Prima di intervenire si attende la definizione del nuovo Piano generale del traffico urbano. Da anni gli uffici cercano di produrre uno strumento efficace e giuridicamente inattaccabile
MESSINA – La città continua a cercare un risarcimento per i danni subiti dal passaggio dei tir. Lo fa da anni senza riuscire a trovare uno strumento efficace e giuridicamente inattaccabile.
Ora si attende la definizione del nuovo Piano generale del traffico urbano, in corso di stesura, ma intanto si può soltanto sperare che non si commettano gli errori del passato. Dopo anni di immobilismo, nel 2013 una delibera del Consiglio comunale inserì le Zone a traffico limitato nel Piano urbano del traffico con tariffe del relativo accesso, l’Ecopass. Ma ancora prima, nell’agosto del 2011, venne firmato un protocollo d’intesa tra Comune di Messina e quello di Villa San Giovanni per la gestione del traffico tra Sicilia e Calabria con Ecopass. Il Comune di Messina, con sindaco Giuseppe Buzzanca, si impegnava a riconoscere un corrispettivo pari al 35% delle somme introitate con l’introduzione delle Zone a traffico limitato con accesso soggetto al pagamento di una tariffa (3 euro per gli autocarri e 1 euro per le autovetture). L’accordo aveva natura sperimentale e scadeva a gennaio 2012, malgrado ciò però si è continuato a versare quel 35% anche dopo.
Nella relazione del 2016 il dirigente Mario Pizzino, tra le iniziative da assumere, poneva infatti anche la sospensione dell’erogazione del 35% a Villa San Giovanni e il recupero delle somme indebitamente percepite, circa cinque milioni di euro. Con i soldi dell’Ecopass si doveva intervenire per la messa in sicurezza e manutenzione di viale della Libertà, viale Boccetta, via La Farina e le altre strade penalizzate dal passaggio dei mezzi pesanti.
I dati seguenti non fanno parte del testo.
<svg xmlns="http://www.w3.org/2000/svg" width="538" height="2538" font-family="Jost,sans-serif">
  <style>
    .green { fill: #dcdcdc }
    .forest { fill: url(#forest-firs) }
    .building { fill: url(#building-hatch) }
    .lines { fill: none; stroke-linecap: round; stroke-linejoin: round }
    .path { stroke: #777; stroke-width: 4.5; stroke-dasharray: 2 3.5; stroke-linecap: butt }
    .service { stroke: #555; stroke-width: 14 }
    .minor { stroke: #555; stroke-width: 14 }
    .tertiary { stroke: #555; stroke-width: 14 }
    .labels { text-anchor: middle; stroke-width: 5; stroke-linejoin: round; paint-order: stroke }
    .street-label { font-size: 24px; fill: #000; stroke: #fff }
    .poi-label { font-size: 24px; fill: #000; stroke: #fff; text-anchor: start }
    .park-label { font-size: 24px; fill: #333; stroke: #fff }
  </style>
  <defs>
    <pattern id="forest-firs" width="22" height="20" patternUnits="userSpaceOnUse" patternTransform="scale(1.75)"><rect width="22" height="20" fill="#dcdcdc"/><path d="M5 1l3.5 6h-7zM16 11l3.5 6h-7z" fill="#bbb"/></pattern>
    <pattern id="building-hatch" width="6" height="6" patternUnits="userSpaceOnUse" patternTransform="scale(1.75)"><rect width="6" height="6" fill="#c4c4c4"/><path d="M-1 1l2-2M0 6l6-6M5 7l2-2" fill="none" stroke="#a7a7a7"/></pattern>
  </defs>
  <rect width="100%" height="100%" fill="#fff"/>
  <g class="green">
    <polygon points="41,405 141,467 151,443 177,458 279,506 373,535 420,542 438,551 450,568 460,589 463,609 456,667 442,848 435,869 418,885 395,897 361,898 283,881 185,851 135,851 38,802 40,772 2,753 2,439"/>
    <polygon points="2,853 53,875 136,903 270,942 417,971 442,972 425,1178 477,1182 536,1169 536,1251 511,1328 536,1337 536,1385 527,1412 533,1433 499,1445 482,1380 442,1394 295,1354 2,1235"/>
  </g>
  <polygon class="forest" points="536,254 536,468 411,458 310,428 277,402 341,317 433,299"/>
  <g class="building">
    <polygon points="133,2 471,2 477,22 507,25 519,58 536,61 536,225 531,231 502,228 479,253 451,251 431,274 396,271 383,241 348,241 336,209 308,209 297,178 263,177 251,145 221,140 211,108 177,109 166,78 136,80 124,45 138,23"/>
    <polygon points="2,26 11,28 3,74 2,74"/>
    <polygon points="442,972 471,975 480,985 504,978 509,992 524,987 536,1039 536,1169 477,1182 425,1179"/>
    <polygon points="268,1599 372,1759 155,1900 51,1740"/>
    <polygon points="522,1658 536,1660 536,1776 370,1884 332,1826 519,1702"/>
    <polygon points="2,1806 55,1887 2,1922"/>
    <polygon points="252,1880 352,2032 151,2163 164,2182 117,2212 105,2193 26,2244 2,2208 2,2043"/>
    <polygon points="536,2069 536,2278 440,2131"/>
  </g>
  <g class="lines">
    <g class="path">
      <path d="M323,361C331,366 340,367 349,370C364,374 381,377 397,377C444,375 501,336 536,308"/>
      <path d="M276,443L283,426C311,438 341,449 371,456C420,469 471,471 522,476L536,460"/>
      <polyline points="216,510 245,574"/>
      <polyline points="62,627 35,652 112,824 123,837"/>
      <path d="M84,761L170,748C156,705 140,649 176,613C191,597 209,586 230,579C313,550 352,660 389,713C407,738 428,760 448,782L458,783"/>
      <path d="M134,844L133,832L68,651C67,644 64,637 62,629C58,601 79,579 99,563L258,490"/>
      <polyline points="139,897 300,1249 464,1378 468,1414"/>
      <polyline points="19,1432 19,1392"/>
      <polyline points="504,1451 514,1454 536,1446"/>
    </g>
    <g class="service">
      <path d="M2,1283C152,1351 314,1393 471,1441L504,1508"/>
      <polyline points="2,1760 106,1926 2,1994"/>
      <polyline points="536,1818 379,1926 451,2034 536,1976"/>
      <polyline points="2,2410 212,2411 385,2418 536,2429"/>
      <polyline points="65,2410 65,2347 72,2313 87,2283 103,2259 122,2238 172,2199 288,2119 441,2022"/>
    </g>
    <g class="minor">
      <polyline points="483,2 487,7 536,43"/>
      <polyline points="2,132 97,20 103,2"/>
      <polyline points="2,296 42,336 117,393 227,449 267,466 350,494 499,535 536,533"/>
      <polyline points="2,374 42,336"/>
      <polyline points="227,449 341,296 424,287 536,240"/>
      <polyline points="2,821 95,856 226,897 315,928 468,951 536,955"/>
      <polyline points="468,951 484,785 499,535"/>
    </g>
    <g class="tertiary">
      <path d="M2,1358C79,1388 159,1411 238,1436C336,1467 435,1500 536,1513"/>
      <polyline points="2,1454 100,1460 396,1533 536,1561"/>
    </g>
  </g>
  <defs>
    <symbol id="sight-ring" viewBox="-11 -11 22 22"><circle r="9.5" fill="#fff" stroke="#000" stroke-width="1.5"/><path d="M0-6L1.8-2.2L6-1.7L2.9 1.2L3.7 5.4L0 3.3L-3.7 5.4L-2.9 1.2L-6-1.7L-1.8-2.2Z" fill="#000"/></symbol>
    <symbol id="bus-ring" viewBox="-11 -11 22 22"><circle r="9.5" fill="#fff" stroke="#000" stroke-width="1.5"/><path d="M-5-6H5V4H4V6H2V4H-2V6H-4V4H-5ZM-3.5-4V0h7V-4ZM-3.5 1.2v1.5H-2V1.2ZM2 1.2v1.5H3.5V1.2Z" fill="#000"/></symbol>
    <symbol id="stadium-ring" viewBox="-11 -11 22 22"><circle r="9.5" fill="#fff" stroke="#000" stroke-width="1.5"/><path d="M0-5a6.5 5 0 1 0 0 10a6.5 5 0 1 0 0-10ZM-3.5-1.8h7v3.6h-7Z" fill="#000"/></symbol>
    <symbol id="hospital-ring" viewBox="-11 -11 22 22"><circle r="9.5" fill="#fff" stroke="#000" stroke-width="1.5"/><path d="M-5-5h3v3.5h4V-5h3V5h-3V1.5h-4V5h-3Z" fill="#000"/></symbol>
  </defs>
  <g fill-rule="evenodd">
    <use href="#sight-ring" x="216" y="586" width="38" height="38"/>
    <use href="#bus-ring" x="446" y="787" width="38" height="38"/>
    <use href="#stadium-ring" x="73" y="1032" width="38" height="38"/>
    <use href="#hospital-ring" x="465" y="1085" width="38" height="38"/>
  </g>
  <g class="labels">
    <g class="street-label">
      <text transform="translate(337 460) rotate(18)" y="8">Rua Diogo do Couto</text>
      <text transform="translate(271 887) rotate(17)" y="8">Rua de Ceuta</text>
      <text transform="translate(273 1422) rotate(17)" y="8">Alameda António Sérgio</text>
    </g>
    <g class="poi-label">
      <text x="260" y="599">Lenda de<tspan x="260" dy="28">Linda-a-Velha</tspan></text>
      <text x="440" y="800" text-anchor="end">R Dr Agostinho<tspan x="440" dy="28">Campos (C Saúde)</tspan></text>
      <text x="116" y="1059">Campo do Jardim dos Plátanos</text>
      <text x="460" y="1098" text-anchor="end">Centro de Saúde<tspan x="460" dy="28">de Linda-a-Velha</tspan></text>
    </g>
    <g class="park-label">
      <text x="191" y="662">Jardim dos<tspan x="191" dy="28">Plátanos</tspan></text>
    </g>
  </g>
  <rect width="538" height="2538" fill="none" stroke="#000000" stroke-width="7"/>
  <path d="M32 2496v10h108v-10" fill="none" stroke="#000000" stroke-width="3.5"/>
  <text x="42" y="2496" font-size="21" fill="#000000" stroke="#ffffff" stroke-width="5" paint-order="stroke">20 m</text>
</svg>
Ma qualche anno dopo ci si accorse che qualcosa non andava: non si sa a cosa siano state destinate le entrate, su cui è difficile anche l’esatta quantificazione rispetto al volume del transito (Palazzo Zanca nel 2015 incassò un milione 524 mila euro). A luglio del 2015, con una delibera che doveva forse fare chiarezza, la Giunta attribuì al Dipartimento Mobilità le competenze sulle entrate da Ticket Ecopass di cui si erano sempre occupati i servizi finanziari. Le somme erano riscosse, attraverso un biglietto unico per non residenti, dalle Società di navigazione, solo nel 2015 furono nominati ufficialmente agenti contabili, che entro 30 giorni dovevano trasmettere al Comune e periodicamente relazionare. Ma il ricorso al Tar di una cooperativa ragusana di trasporto e la conseguente sentenza del Cga del 2017 annullarono la delibera del 2013.
Il sindaco Cateno De Luca ha deciso di riprendere la questione a settembre scorso, sottolineando ancora la necessità per la città di essere “indennizzata” per questa servitù di passaggio che vede continuare a subire. Con la proposta di delibera del 18 settembre 2018 il sindaco ha dato tra l’altro mandato al Dipartimento Mobilità di acquisire tutta la documentazione tecnica e amministrativa necessaria per reintrodurre l’ecopass. “È trascorso un anno da quella delibera di Giunta – ha ricordato il consigliere Pd Libero Gioveni, presidente della Commissione Lavori pubblici – ma a oggi dell’atto non vi è traccia. Eppure il ritorno di questo tesoretto per Palazzo Zanca, quantificato in circa 2 milioni di euro l’anno, si rende necessario per una migliore pianificazione degli interventi straordinari in diverse arterie stradali. Non possono bastare le somme ricavate dalla devoluzione di mutui (con due appalti di manutenzione straordinaria di 700 mila euro ciascuno) o le incognite dei 5 milioni di euro annunciate forse con troppa enfasi dal sindaco nei mesi scorsi in quanto, oltre a rifare il look alle nostre strade, i fondi ecopass devono servire anche per la sicurezza della mobilità urbana”.
“Seppur sia noto il fatto che la nuova delibera sull’ecopass debba risultare giuridicamente inattaccabile – ha concluso – per via dei ricorsi al Tar e al Cga che ne hanno decretato la sospensione, ritengo che i 12 mesi trascorsi siano già un tempo limite oltre il quale non si può più andare per il varo del provvedimento.